Saturday, September 3, 2016

The Gene by Siddhartha Mukherjee

  • THE BOOK
    • The Gene: An Intimate History by Siddhartha Mukherjee
    • Published May 17, 2016
    • The author also wrote The Emperor of All Maladies: A Biography of Cancer, a Pulitzer Prize-winning book, which I have read

  • THE PREMISE
    • Going back to the ancient Greeks and their ideas on heredity this book covers the history of the gene, even before it was "discovered" in the 20th Century.
    • The father of modern genetics is the obscure Czech monk Gregor Mendel and his experiments on pea plants. He did not know what a gene was, of course, but he figured out that children inherit traits from each parent that could be passed on to future generations.
      • He crossed yellow pea plants with green pea plants. Every plant in the second generation was yellow (because yellow is dominant and green is recessive). When the second generation plants were crossed with each other then (on average) a fourth of the plants were green, even though all the parent plants were yellow. 
        • This proved that the all yellow second generation plants still carried the green trait (the gene) to be able to produce green third generation plants.
      • Darwin's ideas on inheritance are covered as well.

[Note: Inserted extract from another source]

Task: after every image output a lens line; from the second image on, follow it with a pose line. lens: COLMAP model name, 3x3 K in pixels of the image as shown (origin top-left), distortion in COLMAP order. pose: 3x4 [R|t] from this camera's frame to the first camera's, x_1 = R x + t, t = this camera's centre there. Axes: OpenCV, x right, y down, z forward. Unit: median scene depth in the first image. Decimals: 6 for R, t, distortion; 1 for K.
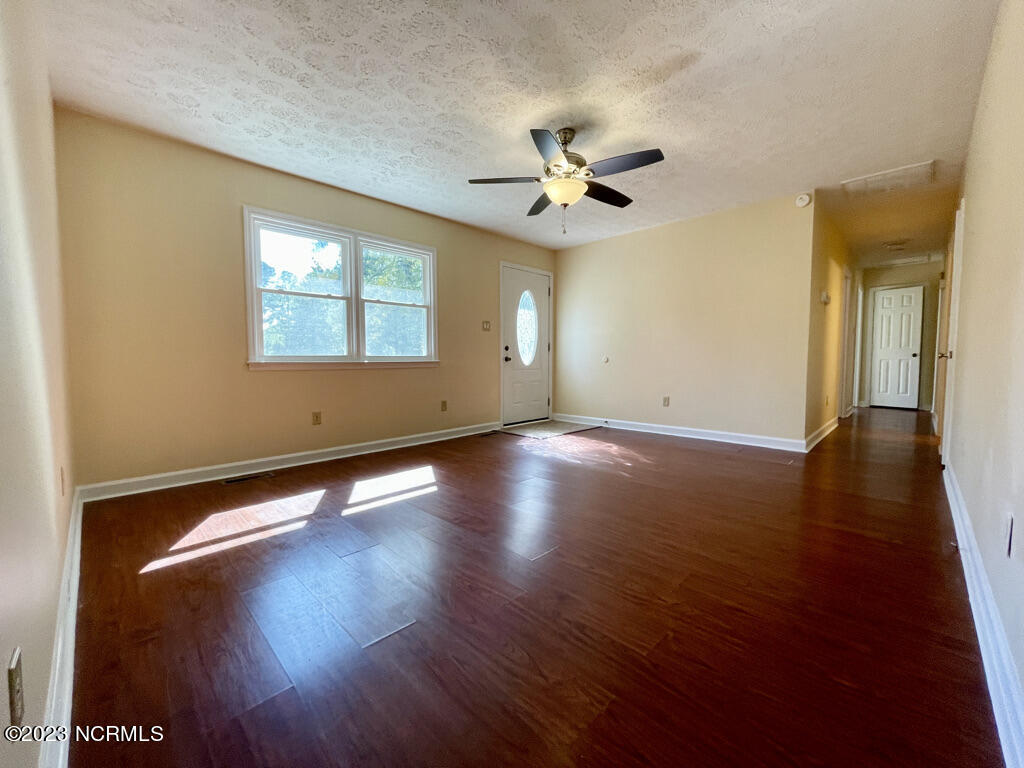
lens RADIAL K [[414.3, 0, 514.8], [0, 414.3, 380.3], [0, 0, 1]] dist [-0.002330, -0.000047]
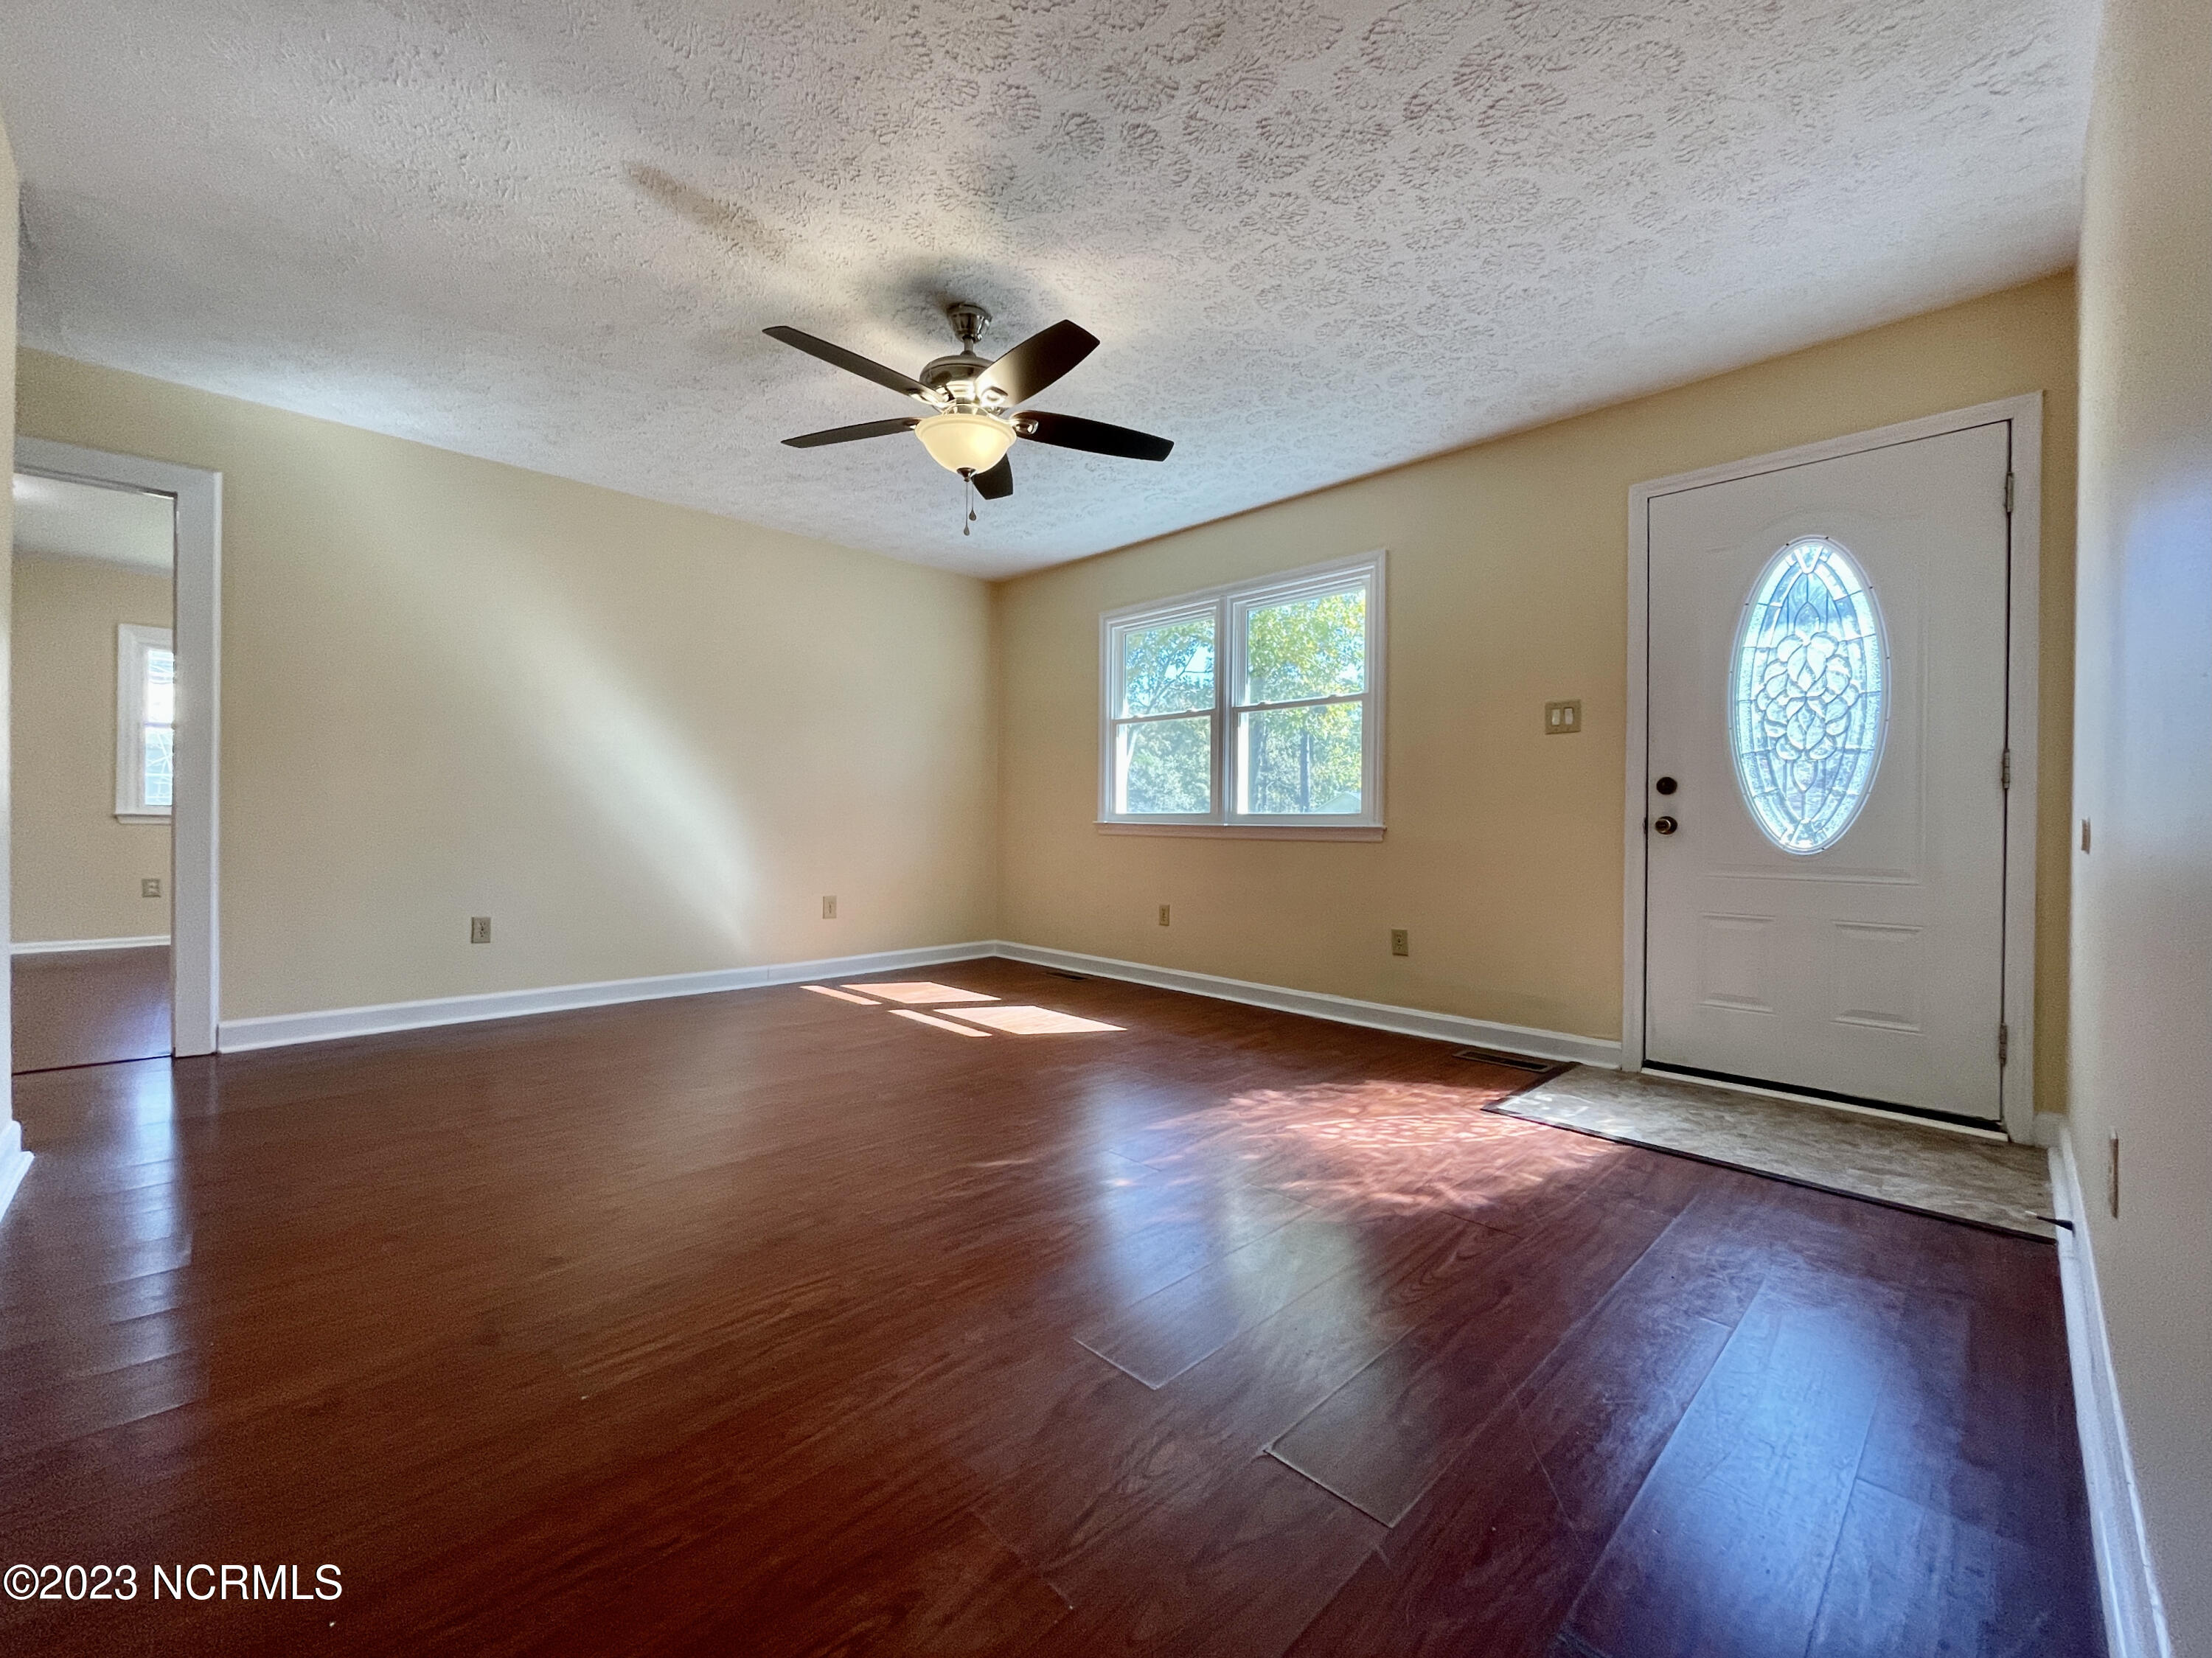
lens RADIAL K [[894.9, 0, 1112.1], [0, 894.9, 820.9], [0, 0, 1]] dist [-0.002330, -0.000047]
pose [[-0.024557, -0.001592, -0.999697, 0.648623], [-0.068200, 0.997672, 0.000086, -0.032380], [0.997369, 0.068181, -0.024609, 0.723951]]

He never knew of Mendel's work and if he had then the study and understanding of genetics might have gotten a better head start.
    • Eugenics, the philosophy and practice to create better humans, began and gained acceptance in the late 19th and early 20th Centuries. (The Nazis were fans and used eugenics principles to create laws in the 1930s.)
    • There's an in-depth look at the discovery of the double helix structure of DNA.
    • The author uses examples from his own family (hereditary schizophrenia) which adds a personal touch to the topic.

  • MY THOUGHTS
    • I enjoyed this book, especially the history of Mendel and Darwin and all the men (and a few women) who came after them.
    • My complaint would be that, instead of a photo section (I know what Darwin looked like and his photo adds nothing to my understanding of genetics), there should have been a few more diagrams. 
      • It has been a few decades since I took biology and I have forgotten exactly how things look in a cell.
      • I get that DNA is in the cell and I understand how the double helix splits apart to make an identical copy of itself before the cell divides into two identical copies. But where, exactly, are the genes and chromosomes located?
      • I think he explains it in the writing but personally I need more visual aids!
    • Because my husband's family has a case of an inherited disease moving through the generations, I read with interest the future of genetics. Will there be a day when gene therapy --- replacing the "bad" gene with a good copy --- can cure those with inherited diseases?
      • For my son's, nieces' and nephews' sake, I sure hope so.
    • Recommended for those who like reading about biology topics.